■ **INSTRUCTION**: Collect every line in the listing that contains the string "pixels", treating uppercase and lowercase as different.

■ **PROVIDED ENTRIES**:
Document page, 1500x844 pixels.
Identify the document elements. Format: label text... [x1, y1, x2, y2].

--

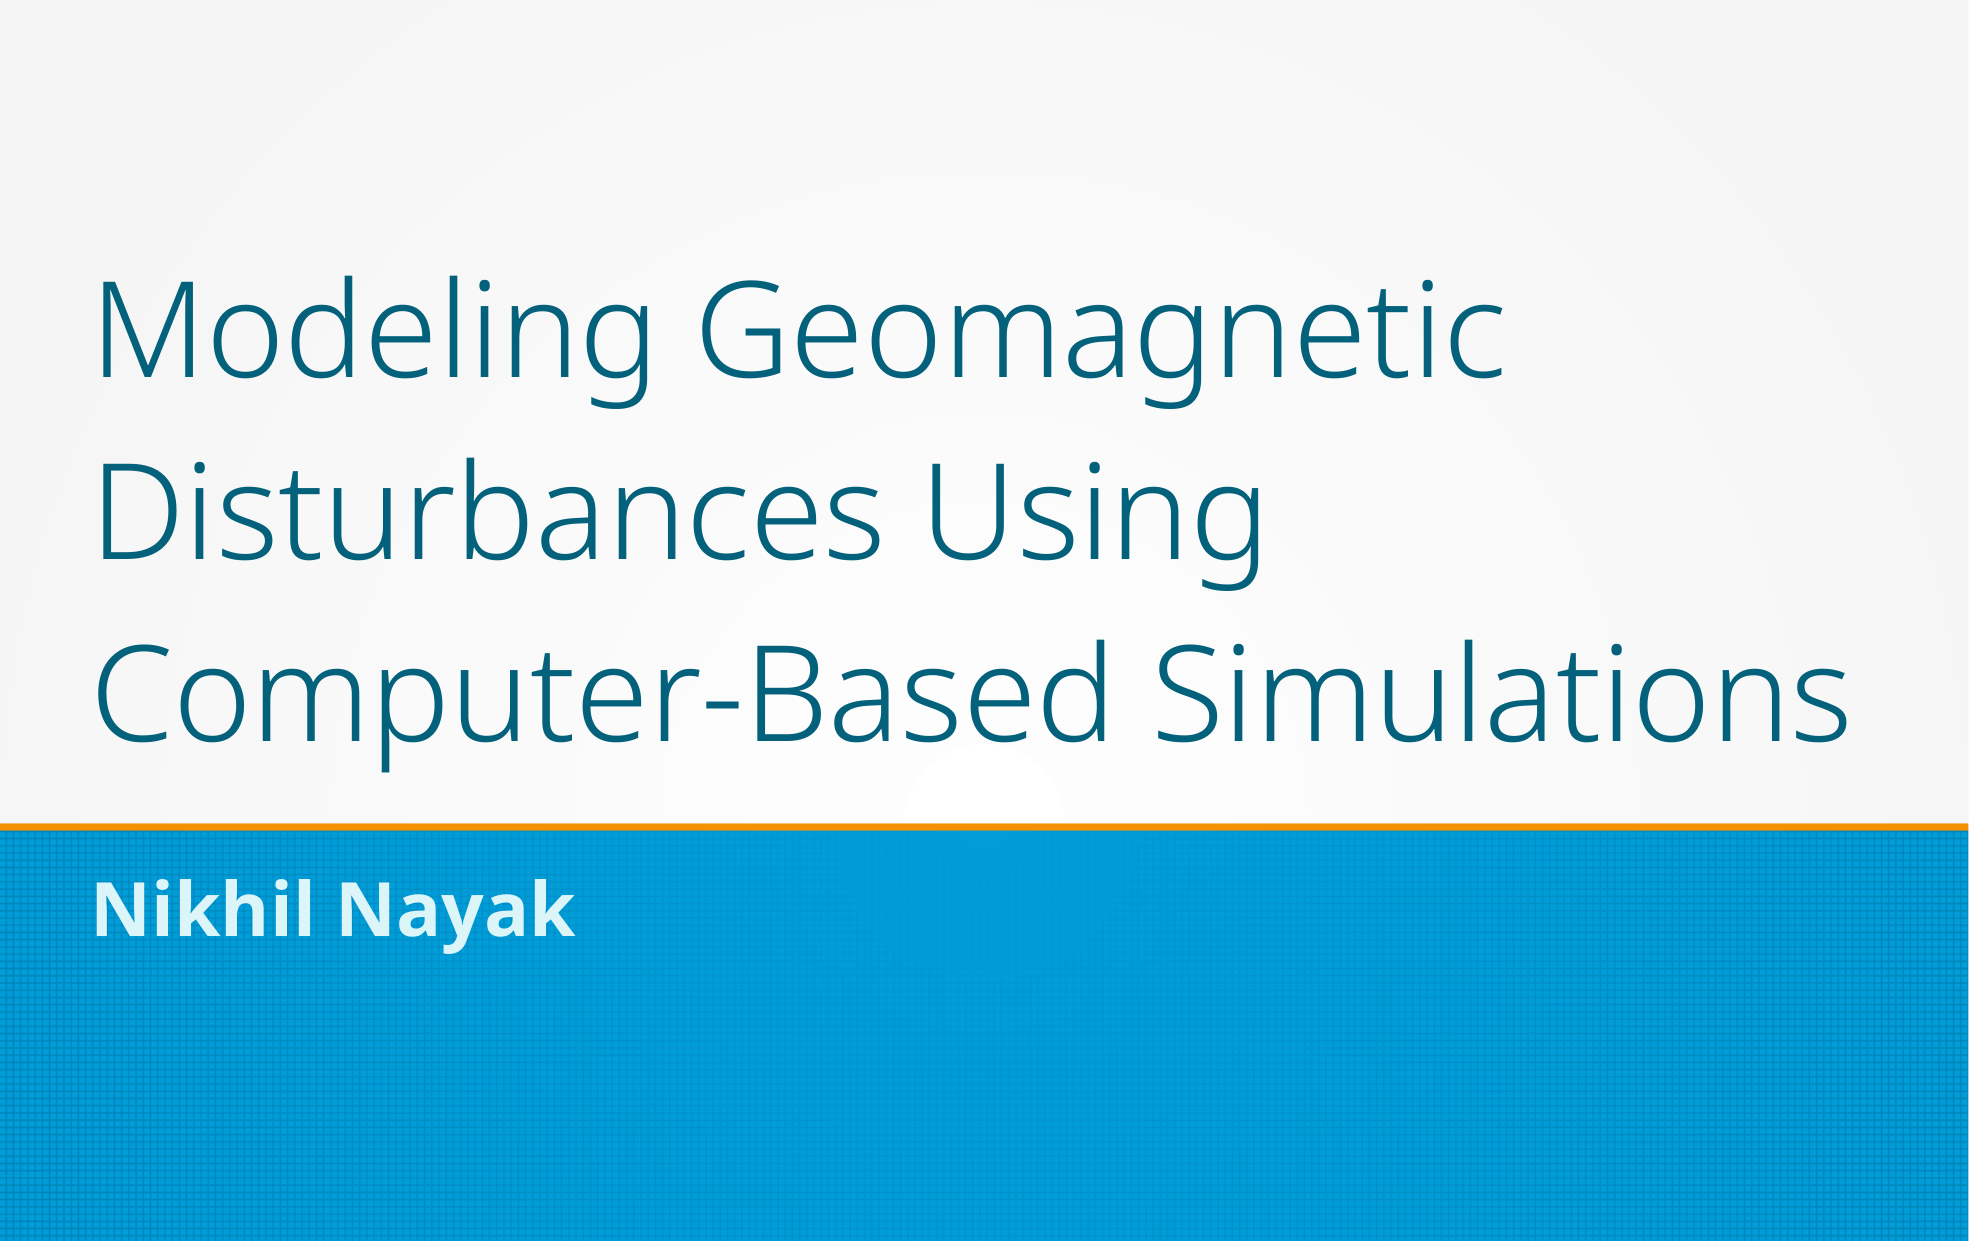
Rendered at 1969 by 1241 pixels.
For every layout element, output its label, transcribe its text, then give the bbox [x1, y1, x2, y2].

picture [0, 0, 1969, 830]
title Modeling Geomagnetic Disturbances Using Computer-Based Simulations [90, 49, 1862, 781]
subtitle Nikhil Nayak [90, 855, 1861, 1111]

■ **SOLUTION BELOW**:
Document page, 1500x844 pixels.
Rendered at 1969 by 1241 pixels.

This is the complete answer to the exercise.